**The input**
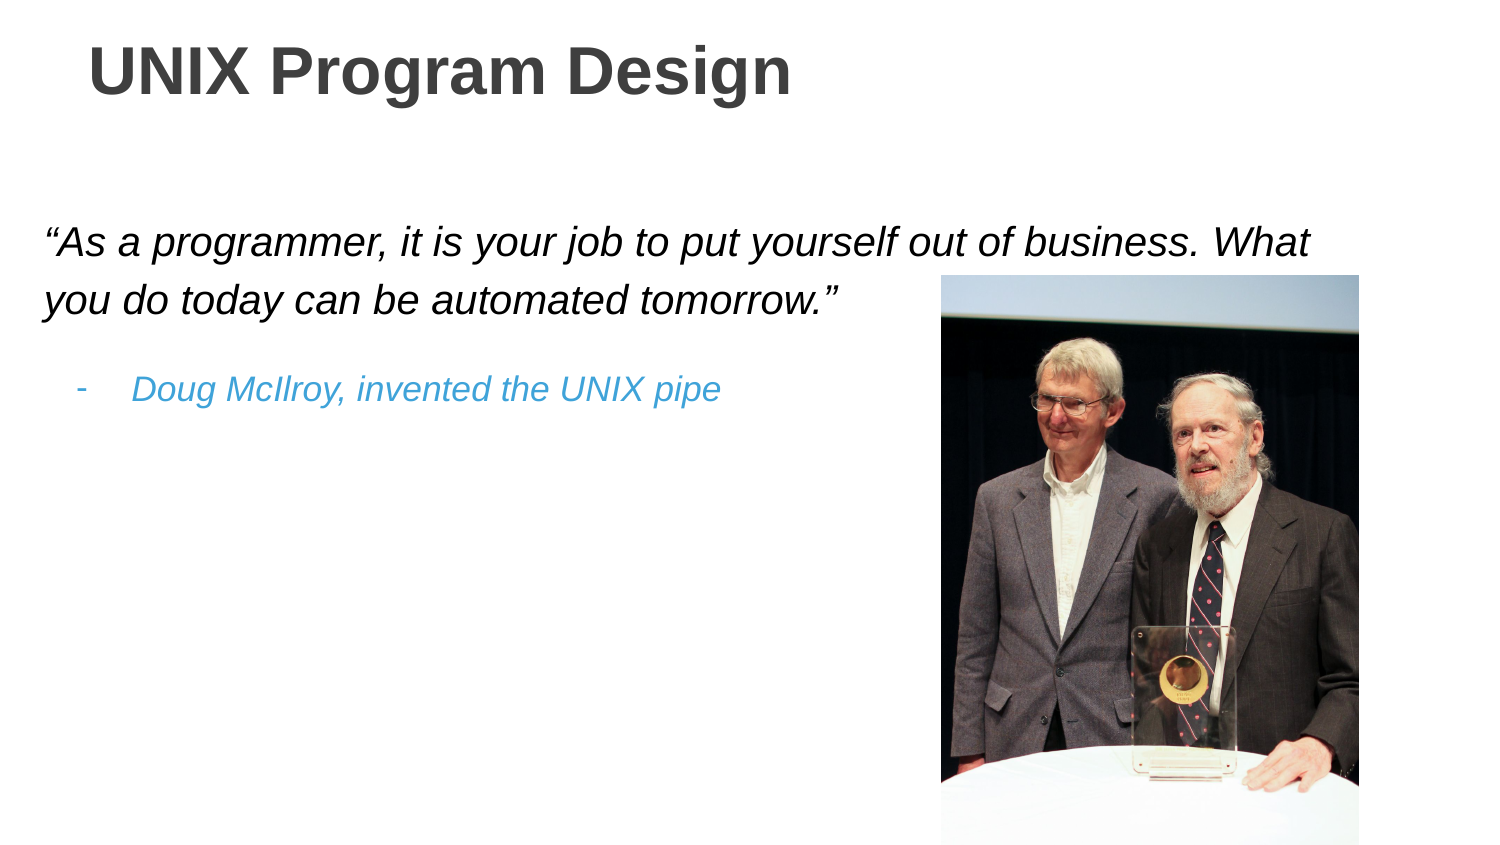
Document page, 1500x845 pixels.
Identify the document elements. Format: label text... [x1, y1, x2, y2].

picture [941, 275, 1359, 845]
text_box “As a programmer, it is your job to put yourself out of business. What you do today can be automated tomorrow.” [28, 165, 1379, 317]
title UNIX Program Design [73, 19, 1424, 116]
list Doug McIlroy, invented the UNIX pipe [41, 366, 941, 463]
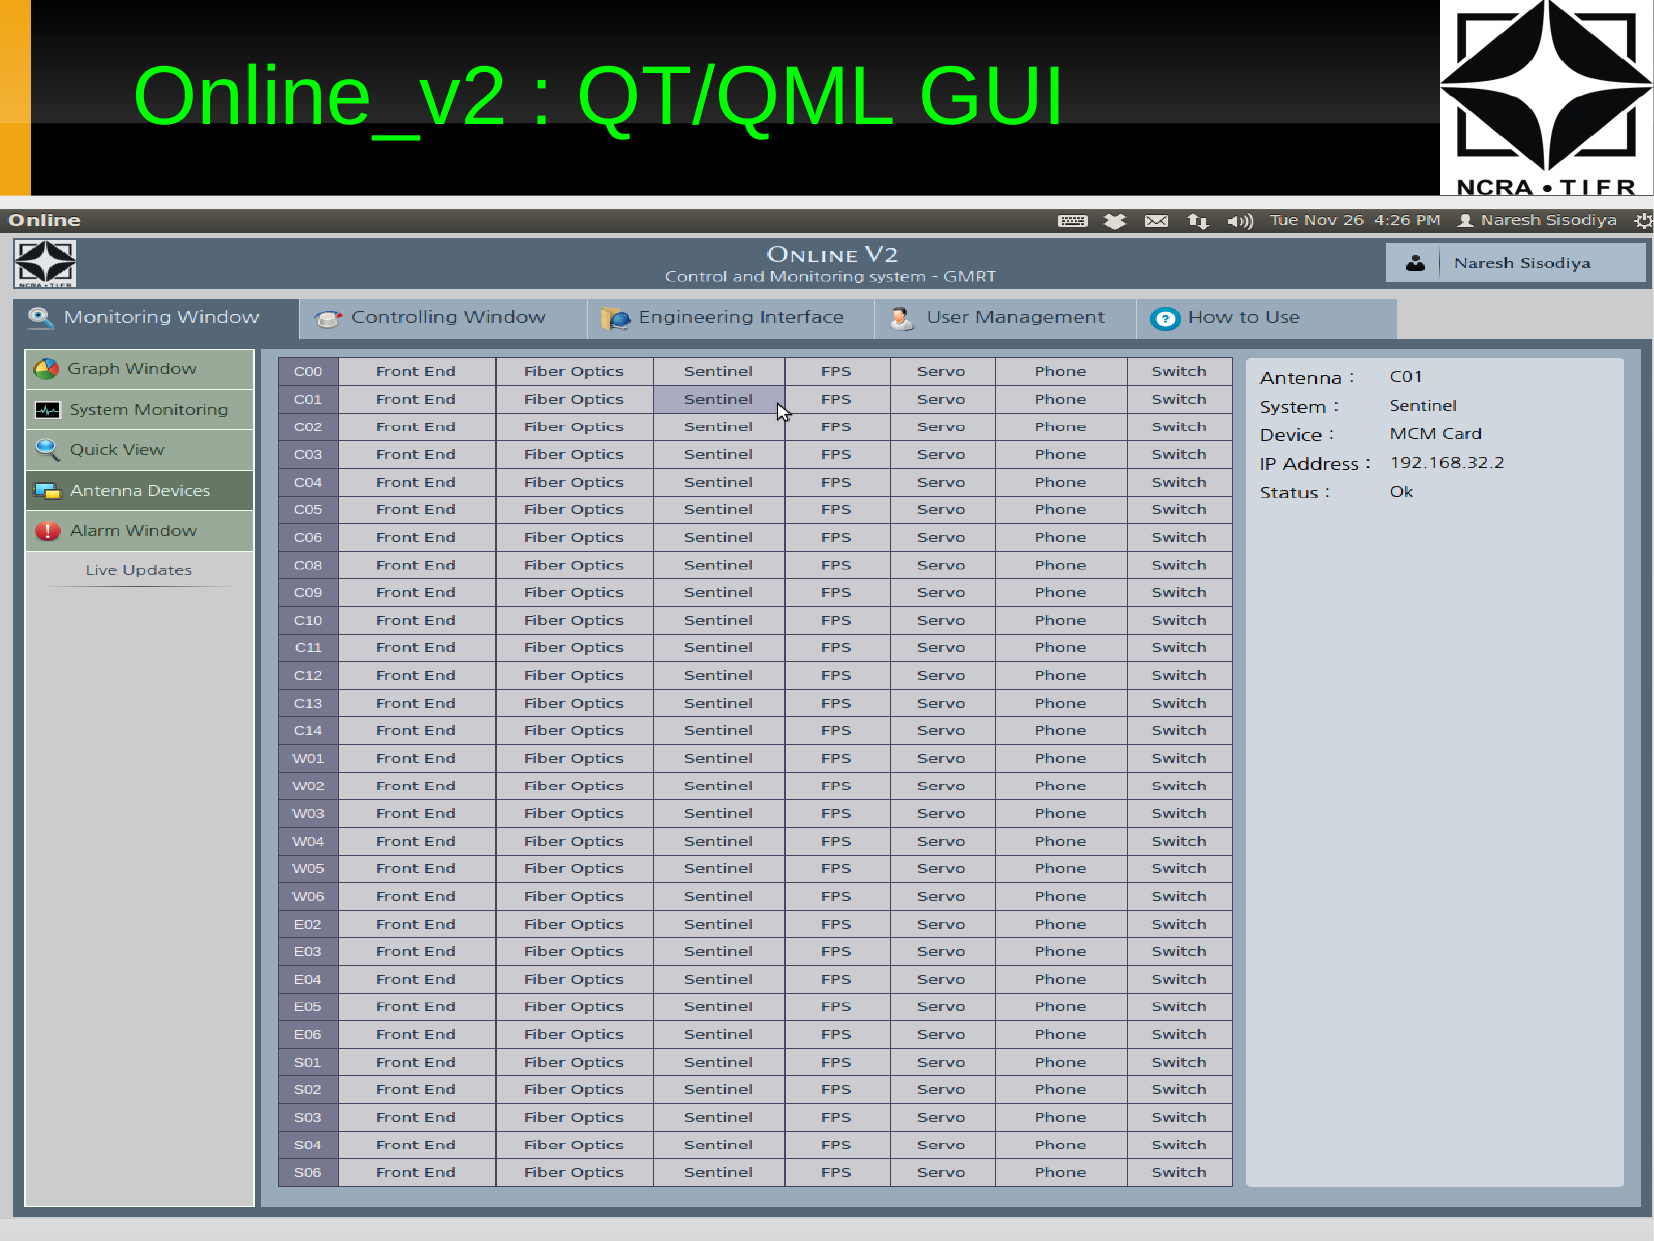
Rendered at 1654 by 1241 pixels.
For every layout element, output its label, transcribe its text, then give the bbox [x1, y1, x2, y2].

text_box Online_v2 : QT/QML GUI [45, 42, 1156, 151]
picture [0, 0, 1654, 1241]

--

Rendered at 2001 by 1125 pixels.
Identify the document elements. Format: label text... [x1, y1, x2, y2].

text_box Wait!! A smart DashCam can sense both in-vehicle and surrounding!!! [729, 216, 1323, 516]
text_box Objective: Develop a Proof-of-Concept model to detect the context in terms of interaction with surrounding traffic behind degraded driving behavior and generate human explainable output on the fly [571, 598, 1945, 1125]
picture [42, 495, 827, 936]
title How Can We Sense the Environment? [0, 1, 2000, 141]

**The request**
Could you quote, word for word, the lines in the entries above from the line containing "Rendered at 1654 by 1241 pixels." through the line containing "picture [0, 0, 1654, 1241]", with both of those lines included?

**Written response**
Rendered at 1654 by 1241 pixels.
For every layout element, output its label, transcribe its text, then give the bbox [x1, y1, x2, y2].

text_box Online_v2 : QT/QML GUI [45, 42, 1156, 151]
picture [0, 0, 1654, 1241]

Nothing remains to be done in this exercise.